(Input material)
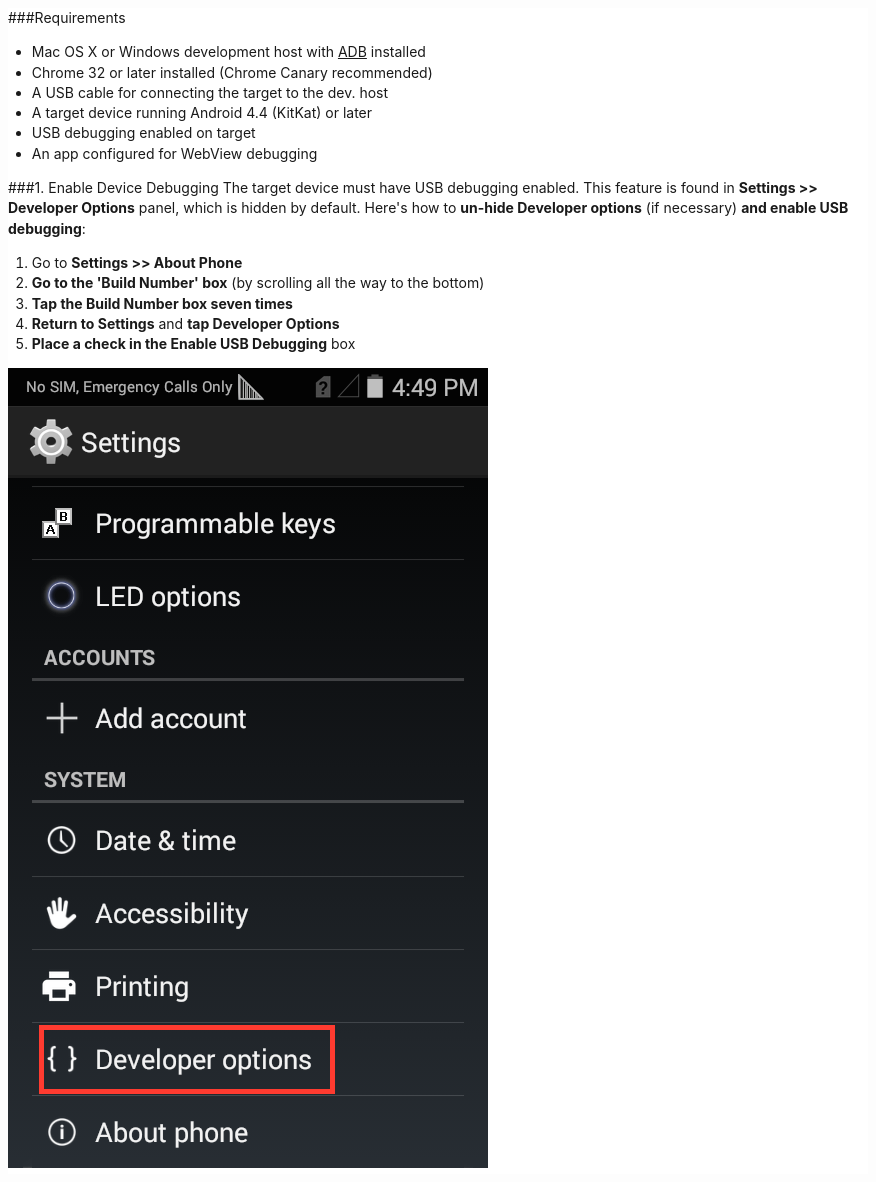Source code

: ###Requirements

* Mac OS X or Windows development host with [ADB](http://developer.android.com/tools/help/adb.html) installed
* Chrome 32 or later installed (Chrome Canary recommended)
* A USB cable for connecting the target to the dev. host
* A target device running Android 4.4 (KitKat) or later
* USB debugging enabled on target
* An app configured for WebView debugging

###1. Enable Device Debugging
The target device must have USB debugging enabled. This feature is found in **Settings >> Developer Options** panel, which is hidden by default. Here's how to **un-hide Developer options** (if necessary) **and enable USB debugging**: 

1. Go to **Settings >> About Phone**
2. **Go to the 'Build Number' box** (by scrolling all the way to the bottom)
3. **Tap the Build Number box seven times** 
4. **Return to Settings** and **tap Developer Options** 
5. **Place a check in the Enable USB Debugging** box

![img](../../images/debugging/Android_developerOptions.png)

(Description of the task)
Can you transcribe all of the data above character for character, leaving out the pictures?

(Task output)
Source code

: ###Requirements

* Mac OS X or Windows development host with [ADB](http://developer.android.com/tools/help/adb.html) installed
* Chrome 32 or later installed (Chrome Canary recommended)
* A USB cable for connecting the target to the dev. host
* A target device running Android 4.4 (KitKat) or later
* USB debugging enabled on target
* An app configured for WebView debugging

###1. Enable Device Debugging
The target device must have USB debugging enabled. This feature is found in **Settings >> Developer Options** panel, which is hidden by default. Here's how to **un-hide Developer options** (if necessary) **and enable USB debugging**: 

1. Go to **Settings >> About Phone**
2. **Go to the 'Build Number' box** (by scrolling all the way to the bottom)
3. **Tap the Build Number box seven times** 
4. **Return to Settings** and **tap Developer Options** 
5. **Place a check in the Enable USB Debugging** box

![img](../../images/debugging/Android_developerOptions.png)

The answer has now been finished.